While paging through my Bible before noon Mass, I came across this passage from Deuteronomy 10: 12-22 (NJB) entitled, “Circumcision of the Heart.” With a heading like that, I just had to read this little gem and it moved me greatly.
I was struck by how richly it overlaps the “love command” of Jesus in the New Testament. Too many times, I hear God’s love and justice pitted against one another. Here, we see the love and justice of God put in proper relation to each other in the preferential option for the orphan, the widow, and the stranger—yet free from favouritism.
Most of all, I find that the command to “Circumcise your heart…” is a powerful—and graphic—way to reflect on this season of Lent for me and, perhaps, for you too.
Circumcision of the Heart
Deuteronomy 10: 12- 22 (NJB)
And Now Israel, what does Yahweh your God ask of you? Only this: to fear Yahweh your God, to follow all his ways, to love him, to serve Yahweh your God with all your heart and all your soul, to keep the commandments and laws of Yahweh, which I am laying down for you today for you own good.

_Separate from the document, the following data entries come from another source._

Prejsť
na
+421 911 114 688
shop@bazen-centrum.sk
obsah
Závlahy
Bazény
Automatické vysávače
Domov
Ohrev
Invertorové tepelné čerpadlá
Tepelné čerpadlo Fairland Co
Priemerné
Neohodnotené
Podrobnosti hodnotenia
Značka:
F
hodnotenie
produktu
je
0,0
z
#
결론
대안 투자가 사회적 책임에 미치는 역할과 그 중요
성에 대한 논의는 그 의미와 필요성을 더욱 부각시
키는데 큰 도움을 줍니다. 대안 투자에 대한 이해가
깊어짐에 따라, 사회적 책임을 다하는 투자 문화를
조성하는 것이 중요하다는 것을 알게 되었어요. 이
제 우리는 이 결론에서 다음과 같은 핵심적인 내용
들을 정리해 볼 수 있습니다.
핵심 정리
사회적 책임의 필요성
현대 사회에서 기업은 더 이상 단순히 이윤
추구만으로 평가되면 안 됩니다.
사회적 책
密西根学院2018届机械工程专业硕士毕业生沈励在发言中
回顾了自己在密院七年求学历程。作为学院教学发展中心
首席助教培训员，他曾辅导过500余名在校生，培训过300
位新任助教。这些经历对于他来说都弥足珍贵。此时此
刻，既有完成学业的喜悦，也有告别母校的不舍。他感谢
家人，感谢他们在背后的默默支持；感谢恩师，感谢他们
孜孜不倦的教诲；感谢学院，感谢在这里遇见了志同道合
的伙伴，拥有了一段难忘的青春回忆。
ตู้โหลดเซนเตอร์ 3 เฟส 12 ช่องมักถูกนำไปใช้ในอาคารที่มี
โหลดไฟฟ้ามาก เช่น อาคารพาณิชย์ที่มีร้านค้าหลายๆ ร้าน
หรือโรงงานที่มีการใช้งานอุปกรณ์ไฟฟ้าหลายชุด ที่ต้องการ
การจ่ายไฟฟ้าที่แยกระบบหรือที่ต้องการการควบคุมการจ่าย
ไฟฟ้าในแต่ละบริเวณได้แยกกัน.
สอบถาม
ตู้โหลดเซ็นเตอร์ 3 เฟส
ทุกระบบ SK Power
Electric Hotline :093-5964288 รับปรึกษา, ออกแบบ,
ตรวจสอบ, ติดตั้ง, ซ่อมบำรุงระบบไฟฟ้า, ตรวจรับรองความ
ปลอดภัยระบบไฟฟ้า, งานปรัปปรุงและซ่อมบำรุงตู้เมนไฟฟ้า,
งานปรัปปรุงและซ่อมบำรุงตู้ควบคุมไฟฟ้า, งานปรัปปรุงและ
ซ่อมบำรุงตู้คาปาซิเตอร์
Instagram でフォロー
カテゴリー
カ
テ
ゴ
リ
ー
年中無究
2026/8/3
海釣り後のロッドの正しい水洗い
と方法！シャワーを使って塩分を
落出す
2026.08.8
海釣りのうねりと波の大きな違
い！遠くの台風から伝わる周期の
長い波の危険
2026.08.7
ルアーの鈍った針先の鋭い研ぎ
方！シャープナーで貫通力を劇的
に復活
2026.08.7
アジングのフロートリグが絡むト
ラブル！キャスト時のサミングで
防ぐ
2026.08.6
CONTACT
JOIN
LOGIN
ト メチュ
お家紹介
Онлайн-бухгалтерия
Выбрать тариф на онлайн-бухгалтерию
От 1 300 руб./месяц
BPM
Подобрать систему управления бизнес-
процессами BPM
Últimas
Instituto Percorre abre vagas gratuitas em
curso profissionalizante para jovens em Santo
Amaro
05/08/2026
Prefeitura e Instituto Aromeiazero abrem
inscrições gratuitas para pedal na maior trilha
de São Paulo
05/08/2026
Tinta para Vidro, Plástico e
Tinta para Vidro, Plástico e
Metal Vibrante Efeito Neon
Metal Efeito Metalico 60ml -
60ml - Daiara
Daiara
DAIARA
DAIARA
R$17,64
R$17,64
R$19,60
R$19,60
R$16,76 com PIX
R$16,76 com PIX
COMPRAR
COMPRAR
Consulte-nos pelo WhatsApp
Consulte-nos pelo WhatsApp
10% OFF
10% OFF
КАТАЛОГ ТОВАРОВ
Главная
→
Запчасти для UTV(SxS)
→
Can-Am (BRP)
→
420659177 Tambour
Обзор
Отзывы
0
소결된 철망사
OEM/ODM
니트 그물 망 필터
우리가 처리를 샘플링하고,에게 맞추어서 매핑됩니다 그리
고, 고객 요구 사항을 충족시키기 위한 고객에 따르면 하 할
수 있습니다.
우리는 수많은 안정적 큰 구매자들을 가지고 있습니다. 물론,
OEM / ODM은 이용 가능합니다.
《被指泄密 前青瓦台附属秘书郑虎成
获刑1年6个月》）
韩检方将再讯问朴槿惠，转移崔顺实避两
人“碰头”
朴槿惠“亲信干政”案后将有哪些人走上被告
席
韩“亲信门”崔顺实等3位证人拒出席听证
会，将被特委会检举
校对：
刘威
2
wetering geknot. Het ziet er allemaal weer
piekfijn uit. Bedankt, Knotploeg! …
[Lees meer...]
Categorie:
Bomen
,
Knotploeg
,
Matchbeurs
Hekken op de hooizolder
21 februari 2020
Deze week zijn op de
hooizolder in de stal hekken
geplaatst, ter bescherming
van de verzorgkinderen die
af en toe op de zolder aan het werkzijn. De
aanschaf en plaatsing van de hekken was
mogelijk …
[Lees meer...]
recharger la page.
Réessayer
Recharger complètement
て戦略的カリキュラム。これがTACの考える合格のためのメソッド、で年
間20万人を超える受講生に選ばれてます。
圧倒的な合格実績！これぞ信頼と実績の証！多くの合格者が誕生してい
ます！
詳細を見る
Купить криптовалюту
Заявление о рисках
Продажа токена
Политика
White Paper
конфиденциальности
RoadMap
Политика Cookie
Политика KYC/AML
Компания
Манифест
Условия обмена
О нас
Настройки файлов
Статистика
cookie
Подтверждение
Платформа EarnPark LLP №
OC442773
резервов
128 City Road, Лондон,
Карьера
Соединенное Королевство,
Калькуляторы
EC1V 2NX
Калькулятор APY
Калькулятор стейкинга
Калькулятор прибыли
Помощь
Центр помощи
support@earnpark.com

‘Look, to Yahweh your God belong heaven and the heaven of the heavens, the earth and everything on it; yet it was on your ancestors, for love of them, that Yahweh set his heart to love them, and he chose their descendents after them, you yourselves, out of all nations, up to the present day. Circumcise your heart then and be obstinate no longer; for Yahweh your God is God of Gods and Lord of Lords, the great God triumphant and terrible, free of favouritism, never to be bribed. He it is who see justice done for the orphan and the widow, who loves the stranger and gives him food and clothing. (Love the stranger then, for you were once strangers in Egypt.) Yahweh your God is the one whom you must fear and serve; to him you must hold firm; in his name take your oaths. Him you must praise, he is your God: for you have seen yourselves; and, although your ancestors numbered only seventy persons when they went down to Egypt, Yahweh your God has now made you as many as the stars in the heavens.’